● Problem description: Update the lines below by replacing "collection date" with "date collected" wherever it occurs, leaving everything else unchanged.

● Material shown:
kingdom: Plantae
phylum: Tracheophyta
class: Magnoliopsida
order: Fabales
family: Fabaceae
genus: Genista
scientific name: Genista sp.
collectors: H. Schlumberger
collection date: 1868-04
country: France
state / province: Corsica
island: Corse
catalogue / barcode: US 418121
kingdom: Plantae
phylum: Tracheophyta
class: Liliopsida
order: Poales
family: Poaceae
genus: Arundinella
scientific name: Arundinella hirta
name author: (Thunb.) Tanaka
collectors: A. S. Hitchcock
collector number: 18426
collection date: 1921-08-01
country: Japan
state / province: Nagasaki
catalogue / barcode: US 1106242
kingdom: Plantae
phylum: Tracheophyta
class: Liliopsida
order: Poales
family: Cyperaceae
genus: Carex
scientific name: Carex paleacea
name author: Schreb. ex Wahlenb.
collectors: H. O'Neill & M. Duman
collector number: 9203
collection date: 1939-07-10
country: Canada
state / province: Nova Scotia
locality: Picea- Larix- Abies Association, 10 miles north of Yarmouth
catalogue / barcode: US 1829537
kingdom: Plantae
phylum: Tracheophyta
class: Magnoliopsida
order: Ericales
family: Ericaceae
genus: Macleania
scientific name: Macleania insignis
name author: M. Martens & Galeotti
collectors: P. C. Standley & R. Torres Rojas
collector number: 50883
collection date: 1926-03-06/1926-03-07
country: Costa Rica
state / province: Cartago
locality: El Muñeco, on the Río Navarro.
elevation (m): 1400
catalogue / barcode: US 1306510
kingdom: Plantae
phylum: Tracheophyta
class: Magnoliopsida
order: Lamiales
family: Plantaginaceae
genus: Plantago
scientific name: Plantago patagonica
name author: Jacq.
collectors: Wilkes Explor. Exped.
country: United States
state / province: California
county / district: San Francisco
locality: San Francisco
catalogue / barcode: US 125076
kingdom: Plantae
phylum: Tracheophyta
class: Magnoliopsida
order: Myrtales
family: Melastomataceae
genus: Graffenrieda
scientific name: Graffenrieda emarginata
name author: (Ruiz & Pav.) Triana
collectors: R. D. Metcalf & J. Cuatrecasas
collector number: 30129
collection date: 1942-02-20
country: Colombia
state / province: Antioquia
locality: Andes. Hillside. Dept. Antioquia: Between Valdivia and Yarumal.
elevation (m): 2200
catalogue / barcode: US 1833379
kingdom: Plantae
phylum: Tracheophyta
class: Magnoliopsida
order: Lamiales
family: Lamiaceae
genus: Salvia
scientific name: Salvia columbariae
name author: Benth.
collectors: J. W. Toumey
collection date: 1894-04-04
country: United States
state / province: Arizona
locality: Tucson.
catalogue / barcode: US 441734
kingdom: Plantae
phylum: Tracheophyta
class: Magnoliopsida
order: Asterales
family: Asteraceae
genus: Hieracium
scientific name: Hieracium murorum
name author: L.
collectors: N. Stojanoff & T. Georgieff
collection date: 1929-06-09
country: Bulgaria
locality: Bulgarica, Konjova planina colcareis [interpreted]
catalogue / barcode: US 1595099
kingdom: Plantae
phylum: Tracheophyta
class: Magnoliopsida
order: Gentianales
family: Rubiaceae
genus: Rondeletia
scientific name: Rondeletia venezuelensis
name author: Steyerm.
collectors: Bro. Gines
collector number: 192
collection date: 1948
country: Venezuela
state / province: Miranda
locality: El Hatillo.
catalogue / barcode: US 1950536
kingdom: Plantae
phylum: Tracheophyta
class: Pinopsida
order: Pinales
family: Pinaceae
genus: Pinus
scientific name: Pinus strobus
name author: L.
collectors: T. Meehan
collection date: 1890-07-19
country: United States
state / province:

● Exercise output:
kingdom: Plantae
phylum: Tracheophyta
class: Magnoliopsida
order: Fabales
family: Fabaceae
genus: Genista
scientific name: Genista sp.
collectors: H. Schlumberger
date collected: 1868-04
country: France
state / province: Corsica
island: Corse
catalogue / barcode: US 418121
kingdom: Plantae
phylum: Tracheophyta
class: Liliopsida
order: Poales
family: Poaceae
genus: Arundinella
scientific name: Arundinella hirta
name author: (Thunb.) Tanaka
collectors: A. S. Hitchcock
collector number: 18426
date collected: 1921-08-01
country: Japan
state / province: Nagasaki
catalogue / barcode: US 1106242
kingdom: Plantae
phylum: Tracheophyta
class: Liliopsida
order: Poales
family: Cyperaceae
genus: Carex
scientific name: Carex paleacea
name author: Schreb. ex Wahlenb.
collectors: H. O'Neill & M. Duman
collector number: 9203
date collected: 1939-07-10
country: Canada
state / province: Nova Scotia
locality: Picea- Larix- Abies Association, 10 miles north of Yarmouth
catalogue / barcode: US 1829537
kingdom: Plantae
phylum: Tracheophyta
class: Magnoliopsida
order: Ericales
family: Ericaceae
genus: Macleania
scientific name: Macleania insignis
name author: M. Martens & Galeotti
collectors: P. C. Standley & R. Torres Rojas
collector number: 50883
date collected: 1926-03-06/1926-03-07
country: Costa Rica
state / province: Cartago
locality: El Muñeco, on the Río Navarro.
elevation (m): 1400
catalogue / barcode: US 1306510
kingdom: Plantae
phylum: Tracheophyta
class: Magnoliopsida
order: Lamiales
family: Plantaginaceae
genus: Plantago
scientific name: Plantago patagonica
name author: Jacq.
collectors: Wilkes Explor. Exped.
country: United States
state / province: California
county / district: San Francisco
locality: San Francisco
catalogue / barcode: US 125076
kingdom: Plantae
phylum: Tracheophyta
class: Magnoliopsida
order: Myrtales
family: Melastomataceae
genus: Graffenrieda
scientific name: Graffenrieda emarginata
name author: (Ruiz & Pav.) Triana
collectors: R. D. Metcalf & J. Cuatrecasas
collector number: 30129
date collected: 1942-02-20
country: Colombia
state / province: Antioquia
locality: Andes. Hillside. Dept. Antioquia: Between Valdivia and Yarumal.
elevation (m): 2200
catalogue / barcode: US 1833379
kingdom: Plantae
phylum: Tracheophyta
class: Magnoliopsida
order: Lamiales
family: Lamiaceae
genus: Salvia
scientific name: Salvia columbariae
name author: Benth.
collectors: J. W. Toumey
date collected: 1894-04-04
country: United States
state / province: Arizona
locality: Tucson.
catalogue / barcode: US 441734
kingdom: Plantae
phylum: Tracheophyta
class: Magnoliopsida
order: Asterales
family: Asteraceae
genus: Hieracium
scientific name: Hieracium murorum
name author: L.
collectors: N. Stojanoff & T. Georgieff
date collected: 1929-06-09
country: Bulgaria
locality: Bulgarica, Konjova planina colcareis [interpreted]
catalogue / barcode: US 1595099
kingdom: Plantae
phylum: Tracheophyta
class: Magnoliopsida
order: Gentianales
family: Rubiaceae
genus: Rondeletia
scientific name: Rondeletia venezuelensis
name author: Steyerm.
collectors: Bro. Gines
collector number: 192
date collected: 1948
country: Venezuela
state / province: Miranda
locality: El Hatillo.
catalogue / barcode: US 1950536
kingdom: Plantae
phylum: Tracheophyta
class: Pinopsida
order: Pinales
family: Pinaceae
genus: Pinus
scientific name: Pinus strobus
name author: L.
collectors: T. Meehan
date collected: 1890-07-19
country: United States
state / province:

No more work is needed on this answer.